> WRITTEN REQUEST
Turn the material below into a JSON list of strings, one string for each line, and leave out any blank lines.

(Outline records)
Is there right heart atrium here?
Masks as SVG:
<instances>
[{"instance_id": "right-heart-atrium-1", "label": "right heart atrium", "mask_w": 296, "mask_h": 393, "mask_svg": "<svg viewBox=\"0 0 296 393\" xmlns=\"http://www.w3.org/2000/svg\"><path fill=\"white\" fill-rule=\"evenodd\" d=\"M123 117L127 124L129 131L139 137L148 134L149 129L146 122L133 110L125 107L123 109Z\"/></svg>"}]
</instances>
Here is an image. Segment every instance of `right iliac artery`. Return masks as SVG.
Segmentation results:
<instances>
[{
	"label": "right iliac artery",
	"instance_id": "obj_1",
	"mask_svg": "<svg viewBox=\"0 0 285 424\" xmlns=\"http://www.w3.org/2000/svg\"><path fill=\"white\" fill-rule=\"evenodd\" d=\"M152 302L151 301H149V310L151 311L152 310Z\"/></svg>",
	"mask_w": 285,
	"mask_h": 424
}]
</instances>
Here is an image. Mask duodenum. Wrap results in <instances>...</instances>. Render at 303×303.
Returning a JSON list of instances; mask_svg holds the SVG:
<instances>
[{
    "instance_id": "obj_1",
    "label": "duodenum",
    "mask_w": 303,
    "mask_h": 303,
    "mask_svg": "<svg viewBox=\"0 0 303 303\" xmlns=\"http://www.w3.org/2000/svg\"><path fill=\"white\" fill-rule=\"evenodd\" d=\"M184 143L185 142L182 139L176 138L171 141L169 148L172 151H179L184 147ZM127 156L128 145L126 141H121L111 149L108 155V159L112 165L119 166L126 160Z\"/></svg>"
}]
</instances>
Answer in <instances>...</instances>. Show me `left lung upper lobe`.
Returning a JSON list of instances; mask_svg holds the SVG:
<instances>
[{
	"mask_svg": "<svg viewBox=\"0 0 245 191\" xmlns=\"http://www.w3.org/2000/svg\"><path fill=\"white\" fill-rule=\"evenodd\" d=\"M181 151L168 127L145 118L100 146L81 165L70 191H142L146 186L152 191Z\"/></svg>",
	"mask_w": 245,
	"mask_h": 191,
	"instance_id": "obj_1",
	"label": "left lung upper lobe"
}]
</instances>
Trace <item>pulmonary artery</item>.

> CORRECT ANSWER
[
  "Is there right heart atrium here?",
  "Masks as SVG:",
  "<instances>",
  "[{\"instance_id\": \"right-heart-atrium-1\", \"label\": \"right heart atrium\", \"mask_w\": 296, \"mask_h\": 393, \"mask_svg\": \"<svg viewBox=\\\"0 0 296 393\\\" xmlns=\\\"http://www.w3.org/2000/svg\\\"><path fill=\\\"white\\\" fill-rule=\\\"evenodd\\\" d=\\\"M123 117L127 124L129 131L139 137L148 134L149 129L146 122L133 110L125 107L123 109Z\\\"/></svg>\"}]",
  "</instances>",
  "Here is an image. Segment every instance of `right iliac artery`. Return masks as SVG.",
  "Segmentation results:",
  "<instances>",
  "[{",
  "\t\"label\": \"right iliac artery\",",
  "\t\"instance_id\": \"obj_1\",",
  "\t\"mask_svg\": \"<svg viewBox=\\\"0 0 285 424\\\" xmlns=\\\"http://www.w3.org/2000/svg\\\"><path fill=\\\"white\\\" fill-rule=\\\"evenodd\\\" d=\\\"M152 302L151 301H149V310L151 311L152 310Z\\\"/></svg>\",",
  "\t\"mask_w\": 285,",
  "\t\"mask_h\": 424",
  "}]",
  "</instances>",
  "Here is an image. Mask duodenum. Wrap results in <instances>...</instances>. Render at 303×303.",
  "Returning a JSON list of instances; mask_svg holds the SVG:",
  "<instances>",
  "[{",
  "    \"instance_id\": \"obj_1\",",
  "    \"label\": \"duodenum\",",
  "    \"mask_w\": 303,",
  "    \"mask_h\": 303,",
  "    \"mask_svg\": \"<svg viewBox=\\\"0 0 303 303\\\" xmlns=\\\"http://www.w3.org/2000/svg\\\"><path fill=\\\"white\\\" fill-rule=\\\"evenodd\\\" d=\\\"M184 143L185 142L182 139L176 138L171 141L169 148L172 151H179L184 147ZM127 156L128 145L126 141H121L111 149L108 155V159L112 165L119 166L126 160Z\\\"/></svg>\"",
  "}]",
  "</instances>",
  "Answer in <instances>...</instances>. Show me `left lung upper lobe`.",
  "Returning a JSON list of instances; mask_svg holds the SVG:",
  "<instances>",
  "[{",
  "\t\"mask_svg\": \"<svg viewBox=\\\"0 0 245 191\\\" xmlns=\\\"http://www.w3.org/2000/svg\\\"><path fill=\\\"white\\\" fill-rule=\\\"evenodd\\\" d=\\\"M181 151L168 127L145 118L100 146L81 165L70 191H142L146 186L152 191Z\\\"/></svg>\",",
  "\t\"mask_w\": 245,",
  "\t\"mask_h\": 191,",
  "\t\"instance_id\": \"obj_1\",",
  "\t\"label\": \"left lung upper lobe\"",
  "}]",
  "</instances>",
  "Trace <item>pulmonary artery</item>."
]